Les voisins ont décrit le bâtiment comme un bidonville cauchemardesque fréquenté par des trafiquants de drogue, où une femme a été jetée l’année dernière du quatrième étage. Ils disaient que les pickpockets et les voleurs disparaissaient dans le bâtiment sordide, impossible à trouver, tandis que la nuit, des cris et ce qui ressemblait à des coups de feu en émanaient.
Après la fin de l’apartheid, de nombreux Noirs ont émigré des zones rurales et des townships vers le centre-ville, où il leur était interdit de vivre, créant ainsi une pénurie de logements. Mais depuis lors, disent les défenseurs, le gouvernement a donné la priorité à la construction de logements locatifs privés dont les prix sont hors de portée de la plupart des Sud-Africains et de logements étudiants, tandis que les résidents à faible revenu remplissent de longues listes d’attente pour une place dans un logement public.
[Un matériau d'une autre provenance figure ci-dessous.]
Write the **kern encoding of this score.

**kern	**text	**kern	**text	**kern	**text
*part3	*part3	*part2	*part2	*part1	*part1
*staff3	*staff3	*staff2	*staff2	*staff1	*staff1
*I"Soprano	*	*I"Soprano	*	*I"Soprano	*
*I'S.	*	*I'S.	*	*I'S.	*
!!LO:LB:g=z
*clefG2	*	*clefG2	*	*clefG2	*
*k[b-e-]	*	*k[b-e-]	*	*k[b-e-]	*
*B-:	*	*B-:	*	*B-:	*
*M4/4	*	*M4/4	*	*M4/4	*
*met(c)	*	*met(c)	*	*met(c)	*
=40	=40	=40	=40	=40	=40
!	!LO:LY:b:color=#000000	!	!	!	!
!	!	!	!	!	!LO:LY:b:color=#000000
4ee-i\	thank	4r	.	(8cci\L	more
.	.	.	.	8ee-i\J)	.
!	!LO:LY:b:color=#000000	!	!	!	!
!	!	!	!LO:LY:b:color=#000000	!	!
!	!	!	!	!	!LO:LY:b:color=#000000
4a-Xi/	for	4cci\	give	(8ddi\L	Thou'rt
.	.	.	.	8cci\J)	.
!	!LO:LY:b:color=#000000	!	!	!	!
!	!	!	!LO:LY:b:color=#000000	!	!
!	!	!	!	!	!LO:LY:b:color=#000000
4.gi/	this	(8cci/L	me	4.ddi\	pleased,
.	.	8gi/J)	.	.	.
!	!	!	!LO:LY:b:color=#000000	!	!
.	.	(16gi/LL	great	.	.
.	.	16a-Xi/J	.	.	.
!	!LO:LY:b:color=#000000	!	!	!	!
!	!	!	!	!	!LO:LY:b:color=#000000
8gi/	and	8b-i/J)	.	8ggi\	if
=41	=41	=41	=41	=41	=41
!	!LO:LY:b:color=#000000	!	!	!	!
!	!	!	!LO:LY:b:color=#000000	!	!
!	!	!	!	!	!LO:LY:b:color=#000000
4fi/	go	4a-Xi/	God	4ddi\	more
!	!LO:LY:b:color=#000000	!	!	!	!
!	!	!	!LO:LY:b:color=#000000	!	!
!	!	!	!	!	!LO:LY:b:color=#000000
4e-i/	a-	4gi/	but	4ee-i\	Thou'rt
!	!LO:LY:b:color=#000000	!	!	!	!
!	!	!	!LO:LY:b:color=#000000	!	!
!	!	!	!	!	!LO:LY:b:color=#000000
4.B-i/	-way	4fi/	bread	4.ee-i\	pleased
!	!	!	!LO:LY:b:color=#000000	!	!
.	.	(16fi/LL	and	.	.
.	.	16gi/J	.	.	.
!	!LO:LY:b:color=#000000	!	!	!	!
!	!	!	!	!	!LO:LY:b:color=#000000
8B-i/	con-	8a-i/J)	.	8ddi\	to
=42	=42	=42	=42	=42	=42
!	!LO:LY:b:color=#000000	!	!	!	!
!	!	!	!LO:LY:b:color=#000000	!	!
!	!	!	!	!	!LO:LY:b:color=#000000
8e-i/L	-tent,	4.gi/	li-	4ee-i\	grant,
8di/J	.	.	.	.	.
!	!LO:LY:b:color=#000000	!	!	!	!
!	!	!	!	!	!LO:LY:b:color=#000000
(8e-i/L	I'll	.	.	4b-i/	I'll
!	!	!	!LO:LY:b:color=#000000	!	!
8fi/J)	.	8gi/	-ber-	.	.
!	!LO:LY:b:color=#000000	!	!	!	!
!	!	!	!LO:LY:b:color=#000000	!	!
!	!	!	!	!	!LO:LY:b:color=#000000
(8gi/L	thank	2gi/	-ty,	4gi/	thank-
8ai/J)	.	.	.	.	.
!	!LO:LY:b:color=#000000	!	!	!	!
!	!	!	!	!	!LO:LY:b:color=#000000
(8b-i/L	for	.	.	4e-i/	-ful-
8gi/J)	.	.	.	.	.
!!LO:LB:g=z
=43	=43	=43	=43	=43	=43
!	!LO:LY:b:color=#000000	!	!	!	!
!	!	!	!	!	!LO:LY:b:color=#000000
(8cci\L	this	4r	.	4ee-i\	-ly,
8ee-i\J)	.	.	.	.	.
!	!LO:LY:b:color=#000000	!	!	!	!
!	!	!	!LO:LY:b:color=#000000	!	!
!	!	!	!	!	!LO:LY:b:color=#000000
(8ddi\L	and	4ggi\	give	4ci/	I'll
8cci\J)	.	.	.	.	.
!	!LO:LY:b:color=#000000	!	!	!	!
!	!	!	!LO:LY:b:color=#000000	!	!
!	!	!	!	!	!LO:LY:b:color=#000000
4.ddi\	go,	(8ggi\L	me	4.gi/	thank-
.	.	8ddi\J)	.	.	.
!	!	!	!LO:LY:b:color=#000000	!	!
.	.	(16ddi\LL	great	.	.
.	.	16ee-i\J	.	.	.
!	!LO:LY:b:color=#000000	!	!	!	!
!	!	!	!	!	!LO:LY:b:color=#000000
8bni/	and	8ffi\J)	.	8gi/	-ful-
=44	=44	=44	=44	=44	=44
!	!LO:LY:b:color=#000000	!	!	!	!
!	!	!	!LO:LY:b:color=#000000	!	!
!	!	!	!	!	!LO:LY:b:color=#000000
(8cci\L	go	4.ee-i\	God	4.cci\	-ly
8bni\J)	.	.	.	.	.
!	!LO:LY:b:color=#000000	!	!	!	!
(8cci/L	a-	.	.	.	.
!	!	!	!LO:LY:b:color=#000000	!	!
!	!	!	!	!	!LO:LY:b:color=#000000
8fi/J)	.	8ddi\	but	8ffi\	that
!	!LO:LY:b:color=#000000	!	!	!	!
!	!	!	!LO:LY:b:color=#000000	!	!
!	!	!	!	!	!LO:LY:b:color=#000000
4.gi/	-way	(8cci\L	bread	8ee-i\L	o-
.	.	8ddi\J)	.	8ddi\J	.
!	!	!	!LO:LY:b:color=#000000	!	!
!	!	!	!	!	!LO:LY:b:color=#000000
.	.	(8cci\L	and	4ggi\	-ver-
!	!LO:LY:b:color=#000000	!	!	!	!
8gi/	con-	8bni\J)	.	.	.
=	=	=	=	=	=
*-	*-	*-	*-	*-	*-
« De nombreuses maisons sont construites pour ceux qui en ont les moyens », a déclaré Thami Hukwe, coordinateur du Housing Crisis Committee, un groupe de résidents de la province de Gauteng, qui comprend Johannesburg. Il a déclaré que la population noire était la plus touchée par la crise du logement.
« Nous ne sommes pas prioritaires », a-t-il ajouté, « en particulier les pauvres et les communautés ouvrières ».
À partir des années 1990, de nombreux propriétaires, craignant l’orientation de la nouvelle Afrique du Sud, ont abandonné les immeubles du centre-ville et les ont laissés tomber en ruine, a déclaré Khululiwe Bhengu, avocat principal du Institut des droits socio-économiques d’Afrique du Sud, une organisation à but non lucratif. Les bâtiments se sont peu à peu remplis de squatters et les autorités affirment que des syndicats criminels se sont installés, exigeant un paiement des nouveaux résidents.
«Les gens occupent ces bâtiments parce qu’il n’y a nulle part ailleurs où ils peuvent accéder au centre-ville.», » a déclaré Mme Bhengu.
M. Tshwaku, le conseiller municipal, a déclaré qu’il avait lancé cette année un programme visant à inspecter ces bâtiments et à inciter les gens à en sortir. Jusqu’à présent, 14 des plus de 600 bâtiments ont été inspectés, a-t-il indiqué, mais on ne sait pas exactement combien de personnes ont déménagé.
Cet effort est entravé par le fait que, légalement, les autorités ne peuvent pas expulser les personnes de leurs logements, même celles qui sont présentes illégalement, sans leur proposer un logement alternatif, si les résidents démontrent qu’ils ne peuvent pas trouver un nouveau logement par eux-mêmes.